30 March 2015
The Automotive Incubation Centre at Nissan in the Tshwane suburb of Rosslyn is expected to radically transform the economy.
“Established automotive companies are extremely important to our drive to radically transform our economy and foster increased participation by women, youth and black people,” Gauteng Premier David Makhura said before the centre was launched on 25 March.
The centre, the second in South Africa, is aimed at establishing and nurturing small- and medium-sized enterprises that can supply components to Nissan South Africa’s production line, while they receive training on meeting international standards for automotive parts and components.
“We must view this initiative within the broader context of the need to re- industrialise our economy and increase local production on a grand scale,” Makhura said.
Only 35% of the components and parts used to make vehicles in South Africa is produced locally; the balance is imported. Gauteng’s car makers spend nearly R8- billion a year on imports for automotive parts, components and accessories.
Job creation
The automotive industry is one of the sectors earmarked by Gauteng government for inclusive growth and job creation. The first Automotive Incubation Centre was launched in 2011 at Ford Motor Company of Southern Africa’s manufacturing plant in Silverton, also in Tshwane.
The incubation centre was established by the Automotive Industry Development Centre (AIDC), a subsidiary of the Gauteng Growth and Development Agency (GGDA), itself a unit of the Gauteng department of economic development.
Speaking at the launch, Makhura said the provincial government’s partnership with the automotive industry was moving from one level to another. “We are bound together on the hip. It started and it cannot end; it can only grow from strength to strength.”
The industry had committed itself to working with the government towards the revitalisation of the township economy. “I want those township mechanics to be trained here; those are the people we want to service our government cars. The new generation of players in the automotive industry are going to come from the township. I always emphasise that black economic empowerment will be more sustainable when it is premised on entrepreneurs,” Makhura said.
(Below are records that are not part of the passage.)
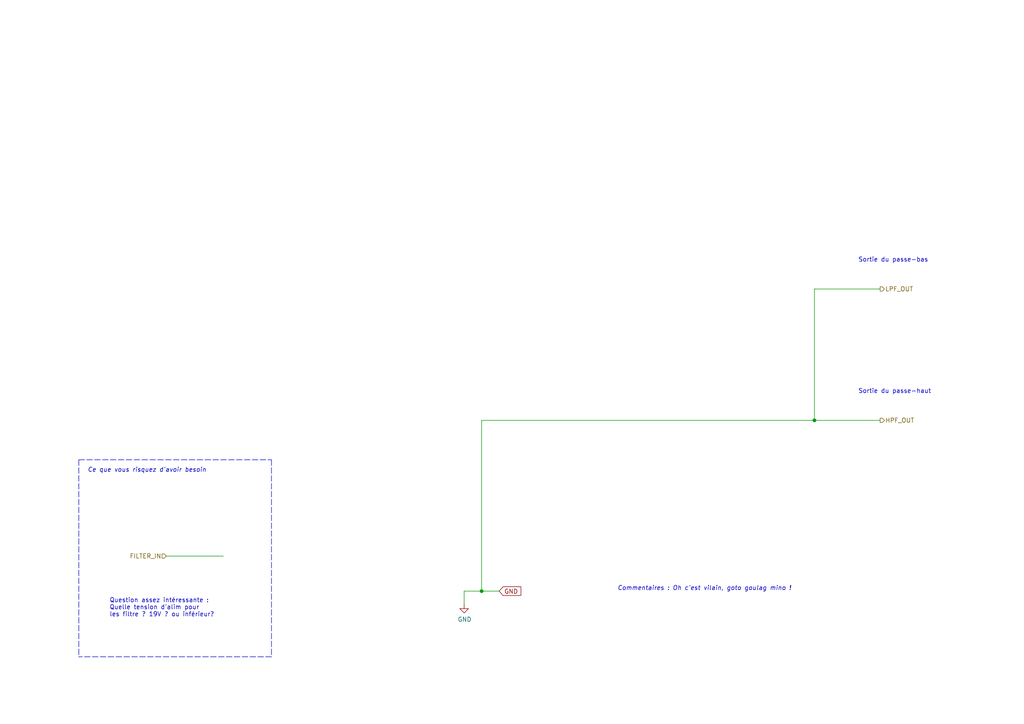
<source format=kicad_sch>
(kicad_sch (version 20211123) (generator eeschema)

  (uuid 9286cf02-1563-41d2-9931-c192c33bab31)

  (paper "A4")

  (lib_symbols
    (symbol "power:GND" (power) (pin_names (offset 0)) (in_bom yes) (on_board yes)
      (property "Reference" "#PWR" (id 0) (at 0 -6.35 0)
        (effects (font (size 1.27 1.27)) hide)
      )
      (property "Value" "GND" (id 1) (at 0 -3.81 0)
        (effects (font (size 1.27 1.27)))
      )
      (property "Footprint" "" (id 2) (at 0 0 0)
        (effects (font (size 1.27 1.27)) hide)
      )
      (property "Datasheet" "" (id 3) (at 0 0 0)
        (effects (font (size 1.27 1.27)) hide)
      )
      (property "ki_keywords" "power-flag" (id 4) (at 0 0 0)
        (effects (font (size 1.27 1.27)) hide)
      )
      (property "ki_description" "Power symbol creates a global label with name \"GND\" , ground" (id 5) (at 0 0 0)
        (effects (font (size 1.27 1.27)) hide)
      )
      (symbol "GND_0_1"
        (polyline
          (pts
            (xy 0 0)
            (xy 0 -1.27)
            (xy 1.27 -1.27)
            (xy 0 -2.54)
            (xy -1.27 -1.27)
            (xy 0 -1.27)
          )
          (stroke (width 0) (type default) (color 0 0 0 0))
          (fill (type none))
        )
      )
      (symbol "GND_1_1"
        (pin power_in line (at 0 0 270) (length 0) hide
          (name "GND" (effects (font (size 1.27 1.27))))
          (number "1" (effects (font (size 1.27 1.27))))
        )
      )
    )
  )

  (junction (at 236.22 121.92) (diameter 0) (color 0 0 0 0)
    (uuid 73c2b688-6a02-48cb-84ea-ef7bbefe3710)
  )
  (junction (at 139.7 171.45) (diameter 0) (color 0 0 0 0)
    (uuid ae45d5cd-24bf-4725-a6de-7f3623a519cb)
  )

  (polyline (pts (xy 78.74 190.5) (xy 22.86 190.5))
    (stroke (width 0) (type default) (color 0 0 0 0))
    (uuid 18d11f32-e1a6-4f29-8e3c-0bfeb07299bd)
  )

  (wire (pts (xy 134.62 171.45) (xy 134.62 175.26))
    (stroke (width 0) (type default) (color 0 0 0 0))
    (uuid 191dc40b-3c73-4f8e-855d-63aa32ca539d)
  )
  (polyline (pts (xy 22.86 133.35) (xy 78.74 133.35))
    (stroke (width 0) (type default) (color 0 0 0 0))
    (uuid 6afc19cf-38b4-47a3-bc2b-445b18724310)
  )

  (wire (pts (xy 48.26 161.29) (xy 64.77 161.29))
    (stroke (width 0) (type default) (color 0 0 0 0))
    (uuid 77c8b55d-eb6a-4413-8bcf-1a53c31ad1c1)
  )
  (polyline (pts (xy 78.74 133.35) (xy 78.74 190.5))
    (stroke (width 0) (type default) (color 0 0 0 0))
    (uuid 84d296ba-3d39-4264-ad19-947f90c54396)
  )
  (polyline (pts (xy 22.86 133.35) (xy 22.86 190.5))
    (stroke (width 0) (type default) (color 0 0 0 0))
    (uuid a90361cd-254c-4d27-ae1f-9a6c85bafe28)
  )

  (wire (pts (xy 236.22 121.92) (xy 139.7 121.92))
    (stroke (width 0) (type default) (color 0 0 0 0))
    (uuid acbc1db1-1839-40b3-a000-d5f1c67fbb1c)
  )
  (wire (pts (xy 236.22 121.92) (xy 255.27 121.92))
    (stroke (width 0) (type default) (color 0 0 0 0))
    (uuid b4b795d4-029e-47df-a3a3-8cf4a798917e)
  )
  (wire (pts (xy 134.62 171.45) (xy 139.7 171.45))
    (stroke (width 0) (type default) (color 0 0 0 0))
    (uuid c0f46546-fbd1-426e-96ee-952b0db7f210)
  )
  (wire (pts (xy 139.7 171.45) (xy 144.78 171.45))
    (stroke (width 0) (type default) (color 0 0 0 0))
    (uuid d1a5c6e8-4d61-4cf2-be24-2d52047021b8)
  )
  (wire (pts (xy 236.22 83.82) (xy 236.22 121.92))
    (stroke (width 0) (type default) (color 0 0 0 0))
    (uuid e5f21619-baf6-44cf-a885-d87a4d746684)
  )
  (wire (pts (xy 255.27 83.82) (xy 236.22 83.82))
    (stroke (width 0) (type default) (color 0 0 0 0))
    (uuid e972d81b-04a3-42f3-91df-f5a9001bddbd)
  )
  (wire (pts (xy 139.7 121.92) (xy 139.7 171.45))
    (stroke (width 0) (type default) (color 0 0 0 0))
    (uuid f7844421-2443-455e-b152-603db1ace4ff)
  )

  (text "Sortie du passe-haut" (at 248.92 114.3 0)
    (effects (font (size 1.27 1.27)) (justify left bottom))
    (uuid 73843872-5cdb-4bdf-82f9-7b94ee417ffd)
  )
  (text "Question assez intéressante :\nQuelle tension d'alim pour \nles filtre ? 19V ? ou inférieur?\n"
    (at 31.75 179.07 0)
    (effects (font (size 1.27 1.27)) (justify left bottom))
    (uuid 8aeafdae-6d70-477e-8276-fb2ef4e4265f)
  )
  (text "Commentaires : Oh c'est vilain, goto goulag mino !"
    (at 179.07 171.45 0)
    (effects (font (size 1.27 1.27) italic) (justify left bottom))
    (uuid b59f18ce-2e34-4b6e-b14d-8d73b8268179)
  )
  (text "Sortie du passe-bas" (at 248.92 76.2 0)
    (effects (font (size 1.27 1.27)) (justify left bottom))
    (uuid bce0ebc9-0902-4f36-9489-5871dc68a712)
  )
  (text "Ce que vous risquez d'avoir besoin" (at 25.4 137.16 0)
    (effects (font (size 1.27 1.27) italic) (justify left bottom))
    (uuid fe14c012-3d58-4e5e-9a37-4b9765a7f764)
  )

  (global_label "GND" (shape input) (at 144.78 171.45 0) (fields_autoplaced)
    (effects (font (size 1.27 1.27)) (justify left))
    (uuid a293eb6d-7f1c-40e6-9d42-497138a0e9b2)
    (property "Intersheet References" "${INTERSHEET_REFS}" (id 0) (at 150.9747 171.3706 0)
      (effects (font (size 1.27 1.27)) (justify left) hide)
    )
  )

  (hierarchical_label "LPF_OUT" (shape output) (at 255.27 83.82 0)
    (effects (font (size 1.27 1.27)) (justify left))
    (uuid 2f0028e1-7a14-4483-a517-a882aba06537)
  )
  (hierarchical_label "FILTER_IN" (shape input) (at 48.26 161.29 180)
    (effects (font (size 1.27 1.27)) (justify right))
    (uuid 62507e6e-d57c-4047-97f8-0fa5551ce238)
  )
  (hierarchical_label "HPF_OUT" (shape output) (at 255.27 121.92 0)
    (effects (font (size 1.27 1.27)) (justify left))
    (uuid f41957b5-f549-4da3-891d-f1e70abe72bb)
  )

  (symbol (lib_id "power:GND") (at 134.62 175.26 0) (unit 1)
    (in_bom yes) (on_board yes)
    (uuid 787dbe01-5209-4e85-97ab-39107c7c94c6)
    (property "Reference" "#PWR0106" (id 0) (at 134.62 181.61 0)
      (effects (font (size 1.27 1.27)) hide)
    )
    (property "Value" "GND" (id 1) (at 134.747 179.6542 0))
    (property "Footprint" "" (id 2) (at 134.62 175.26 0)
      (effects (font (size 1.27 1.27)) hide)
    )
    (property "Datasheet" "" (id 3) (at 134.62 175.26 0)
      (effects (font (size 1.27 1.27)) hide)
    )
    (pin "1" (uuid a638e145-42f4-42ba-9940-c5d8c78ad5d6))
  )
)

</source>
Mike Whitfield, the managing director of Nissan South Africa, said the launch of the Automotive Incubation Centre proved the true power of public-private partnerships. “The automotive industry is gearing to reach the target of 1.2 million vehicles per year by 2020 – critical to reaching the target is the development of the scarce skills at factory level and throughout the value chain and reliable local suppliers.”
Government support
Gauteng’s MEC for economic development, environment, agriculture and rural development, Lebogang Maile, said the initiative was part of the provincial government’s plans to support the automotive sector in the Northern Development Corridor anchored around Tshwane through the AIDC.
“The 10-pillar programme of radical transformation, modernisation and re- industrialisation is about bringing the National Development Plan to life,” Maile said.
According to the AIDC, broad-based black economic empowerment entrepreneurs at the centre are earmarked to supply components directly to the production line for the next generation one-ton pick-up, which will start production in early 2017. The facility at Nissan is intended to replicate the centre at Ford, and will include the lessons learned from the first incubation facility.
One of the major lessons was for a pre-incubation process. This will involve the identification of 20 potential BEE entrepreneurs that will be pre-incubated for a 12- month period, after which a final choice and appointment will be made. The Nissan centre will also operate as a multi-incubation model incubator, namely, a mix of tier one component suppliers linked to the incubatees and original equipment manufacturers linked to the incubatees.
Nissan’s engineers will support the incubation process by providing their technical expertise to the incubatees during the incubation process. Construction of the AIDC’s 10 000m² Automotive Incubation Centre (Nissan) is under way and scheduled for completion in June.